### [Consigne]
Reprenez mot pour mot un passage du texte d'étude : partez des mots « Au moment de » et arrêtez-vous après « signalée à la GTAA. ».

Au moment de l’événement, la tour de contrôle de NAV CANADA à CYYZ ne disposait pas de procédures à observer en cas de non-concordance entre l’indicatif d’appel d’un véhicule et le code de son transpondeur. On a signalé qu’au début du programme de transpondeurs, ATC avertissait souvent les véhicules dont le code était erroné ou absent, mais il a été impossible de le vérifier. En outre, il n’y a aucun registre consignant la fréquence ou le nombre des non-concordances entre l’indicatif d’appel des véhicules et les codes de transpondeur. Au fil du temps, la GTAA a reçu moins de signalements et a présumé que les cas de non-concordance étaient plus rares. Même si le code du transpondeur de PLOW 862 était erroné depuis 7 semaines, l’erreur n’a pas été décelée ou signalée à la GTAA.

NAV CANADA ne disposait pas de procédures pour le suivi ou le signalement à la GTAA des erreurs de code des transpondeurs des véhicules.

(Entrées tirées d'un jeu de données)
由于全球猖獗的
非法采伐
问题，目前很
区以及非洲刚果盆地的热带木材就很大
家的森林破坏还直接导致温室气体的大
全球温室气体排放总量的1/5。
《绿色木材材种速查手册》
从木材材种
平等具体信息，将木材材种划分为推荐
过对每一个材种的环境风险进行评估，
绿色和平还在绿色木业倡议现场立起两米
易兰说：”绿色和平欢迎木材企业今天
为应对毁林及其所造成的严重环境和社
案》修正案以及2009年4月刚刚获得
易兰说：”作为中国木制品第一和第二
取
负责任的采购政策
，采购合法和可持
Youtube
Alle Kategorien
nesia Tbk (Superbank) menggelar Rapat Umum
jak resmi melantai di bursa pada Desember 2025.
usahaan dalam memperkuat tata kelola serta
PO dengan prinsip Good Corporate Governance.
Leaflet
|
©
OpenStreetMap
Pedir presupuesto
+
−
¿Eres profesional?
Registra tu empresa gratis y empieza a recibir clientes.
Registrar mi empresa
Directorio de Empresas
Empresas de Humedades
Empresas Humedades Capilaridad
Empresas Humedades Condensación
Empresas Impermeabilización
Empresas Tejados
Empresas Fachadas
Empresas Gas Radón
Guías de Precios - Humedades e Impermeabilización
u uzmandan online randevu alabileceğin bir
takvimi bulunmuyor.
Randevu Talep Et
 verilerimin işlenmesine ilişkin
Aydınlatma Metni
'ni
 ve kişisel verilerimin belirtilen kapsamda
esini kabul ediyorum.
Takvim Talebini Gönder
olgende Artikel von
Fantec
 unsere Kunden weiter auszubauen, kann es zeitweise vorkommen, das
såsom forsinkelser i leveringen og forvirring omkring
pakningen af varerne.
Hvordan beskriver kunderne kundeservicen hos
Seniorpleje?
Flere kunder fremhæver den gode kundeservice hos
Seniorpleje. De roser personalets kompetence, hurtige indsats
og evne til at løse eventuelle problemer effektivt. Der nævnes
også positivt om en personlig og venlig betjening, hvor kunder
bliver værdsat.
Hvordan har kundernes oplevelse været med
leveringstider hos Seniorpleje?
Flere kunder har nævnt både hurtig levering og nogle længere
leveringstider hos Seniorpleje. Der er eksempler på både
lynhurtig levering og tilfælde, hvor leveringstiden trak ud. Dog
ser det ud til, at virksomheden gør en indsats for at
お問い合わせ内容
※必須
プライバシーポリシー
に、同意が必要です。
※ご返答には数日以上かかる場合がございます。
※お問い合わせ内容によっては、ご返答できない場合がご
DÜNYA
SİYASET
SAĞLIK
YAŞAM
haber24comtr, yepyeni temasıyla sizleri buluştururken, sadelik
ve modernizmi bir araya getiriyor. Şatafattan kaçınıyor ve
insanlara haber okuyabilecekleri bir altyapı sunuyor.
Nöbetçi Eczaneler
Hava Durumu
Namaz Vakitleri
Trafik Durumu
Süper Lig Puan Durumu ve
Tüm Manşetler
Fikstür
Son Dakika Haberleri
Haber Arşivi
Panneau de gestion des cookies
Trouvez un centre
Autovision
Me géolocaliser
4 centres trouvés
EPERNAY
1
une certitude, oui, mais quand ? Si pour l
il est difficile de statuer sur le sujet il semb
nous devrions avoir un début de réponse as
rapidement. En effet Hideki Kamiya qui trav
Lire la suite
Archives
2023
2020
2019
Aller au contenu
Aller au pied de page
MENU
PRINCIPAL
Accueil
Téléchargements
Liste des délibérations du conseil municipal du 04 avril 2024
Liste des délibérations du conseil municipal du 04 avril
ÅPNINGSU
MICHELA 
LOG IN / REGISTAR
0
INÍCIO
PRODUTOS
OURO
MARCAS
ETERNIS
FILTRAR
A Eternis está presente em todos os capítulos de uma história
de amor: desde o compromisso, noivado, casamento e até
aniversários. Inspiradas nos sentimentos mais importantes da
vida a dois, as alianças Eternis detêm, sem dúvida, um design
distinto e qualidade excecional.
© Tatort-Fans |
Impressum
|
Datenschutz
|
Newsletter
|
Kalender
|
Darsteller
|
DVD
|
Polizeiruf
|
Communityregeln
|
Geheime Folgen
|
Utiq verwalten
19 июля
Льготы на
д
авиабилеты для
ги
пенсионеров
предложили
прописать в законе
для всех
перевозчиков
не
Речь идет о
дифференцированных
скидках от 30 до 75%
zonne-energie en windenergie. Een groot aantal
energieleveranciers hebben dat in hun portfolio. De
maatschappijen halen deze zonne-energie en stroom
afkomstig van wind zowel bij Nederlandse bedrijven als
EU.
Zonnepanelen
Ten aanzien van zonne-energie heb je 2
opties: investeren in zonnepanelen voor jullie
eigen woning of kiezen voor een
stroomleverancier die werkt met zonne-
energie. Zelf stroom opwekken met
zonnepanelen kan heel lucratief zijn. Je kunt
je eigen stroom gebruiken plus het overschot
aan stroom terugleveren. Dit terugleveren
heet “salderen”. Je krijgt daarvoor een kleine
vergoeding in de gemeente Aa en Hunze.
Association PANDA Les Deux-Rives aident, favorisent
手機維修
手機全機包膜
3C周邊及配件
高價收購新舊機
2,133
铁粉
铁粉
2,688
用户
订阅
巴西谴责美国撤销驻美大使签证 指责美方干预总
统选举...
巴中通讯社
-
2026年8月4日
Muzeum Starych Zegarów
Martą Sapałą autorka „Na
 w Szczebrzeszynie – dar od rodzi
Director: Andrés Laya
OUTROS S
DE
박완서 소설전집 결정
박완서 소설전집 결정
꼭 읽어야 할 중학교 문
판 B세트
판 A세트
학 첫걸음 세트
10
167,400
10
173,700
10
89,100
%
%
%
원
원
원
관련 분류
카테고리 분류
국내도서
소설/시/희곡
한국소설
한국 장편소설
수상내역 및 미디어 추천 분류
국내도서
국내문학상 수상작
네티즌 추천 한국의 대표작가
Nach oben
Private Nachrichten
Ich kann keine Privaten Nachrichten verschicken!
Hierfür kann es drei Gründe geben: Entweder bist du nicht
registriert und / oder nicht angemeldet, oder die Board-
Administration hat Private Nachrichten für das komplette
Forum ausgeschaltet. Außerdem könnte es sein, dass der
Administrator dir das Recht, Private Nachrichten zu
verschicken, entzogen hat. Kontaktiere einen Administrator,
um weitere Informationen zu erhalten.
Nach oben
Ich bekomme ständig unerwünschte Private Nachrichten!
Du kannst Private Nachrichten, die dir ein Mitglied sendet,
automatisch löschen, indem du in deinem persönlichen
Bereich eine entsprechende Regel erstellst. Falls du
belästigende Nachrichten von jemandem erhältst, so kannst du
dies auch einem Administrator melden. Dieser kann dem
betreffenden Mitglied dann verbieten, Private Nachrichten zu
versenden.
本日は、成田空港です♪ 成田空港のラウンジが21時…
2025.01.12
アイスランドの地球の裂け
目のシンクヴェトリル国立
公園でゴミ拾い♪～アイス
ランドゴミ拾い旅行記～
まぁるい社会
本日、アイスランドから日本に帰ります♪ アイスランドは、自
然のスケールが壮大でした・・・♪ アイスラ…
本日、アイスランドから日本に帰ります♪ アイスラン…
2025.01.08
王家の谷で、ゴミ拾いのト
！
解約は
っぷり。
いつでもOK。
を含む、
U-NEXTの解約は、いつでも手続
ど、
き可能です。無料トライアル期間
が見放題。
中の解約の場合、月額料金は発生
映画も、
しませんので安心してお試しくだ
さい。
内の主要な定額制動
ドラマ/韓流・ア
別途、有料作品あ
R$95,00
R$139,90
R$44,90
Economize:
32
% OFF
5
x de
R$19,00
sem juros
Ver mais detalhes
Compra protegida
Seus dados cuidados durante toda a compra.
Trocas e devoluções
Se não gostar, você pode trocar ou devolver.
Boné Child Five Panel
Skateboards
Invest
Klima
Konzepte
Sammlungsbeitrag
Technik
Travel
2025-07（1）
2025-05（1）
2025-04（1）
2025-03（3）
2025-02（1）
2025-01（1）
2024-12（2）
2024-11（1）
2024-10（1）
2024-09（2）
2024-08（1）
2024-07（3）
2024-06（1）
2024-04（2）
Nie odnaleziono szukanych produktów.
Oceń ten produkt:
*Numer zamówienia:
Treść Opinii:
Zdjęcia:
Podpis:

### [Votre réponse]
Au moment de l’événement, la tour de contrôle de NAV CANADA à CYYZ ne disposait pas de procédures à observer en cas de non-concordance entre l’indicatif d’appel d’un véhicule et le code de son transpondeur. On a signalé qu’au début du programme de transpondeurs, ATC avertissait souvent les véhicules dont le code était erroné ou absent, mais il a été impossible de le vérifier. En outre, il n’y a aucun registre consignant la fréquence ou le nombre des non-concordances entre l’indicatif d’appel des véhicules et les codes de transpondeur. Au fil du temps, la GTAA a reçu moins de signalements et a présumé que les cas de non-concordance étaient plus rares. Même si le code du transpondeur de PLOW 862 était erroné depuis 7 semaines, l’erreur n’a pas été décelée ou signalée à la GTAA.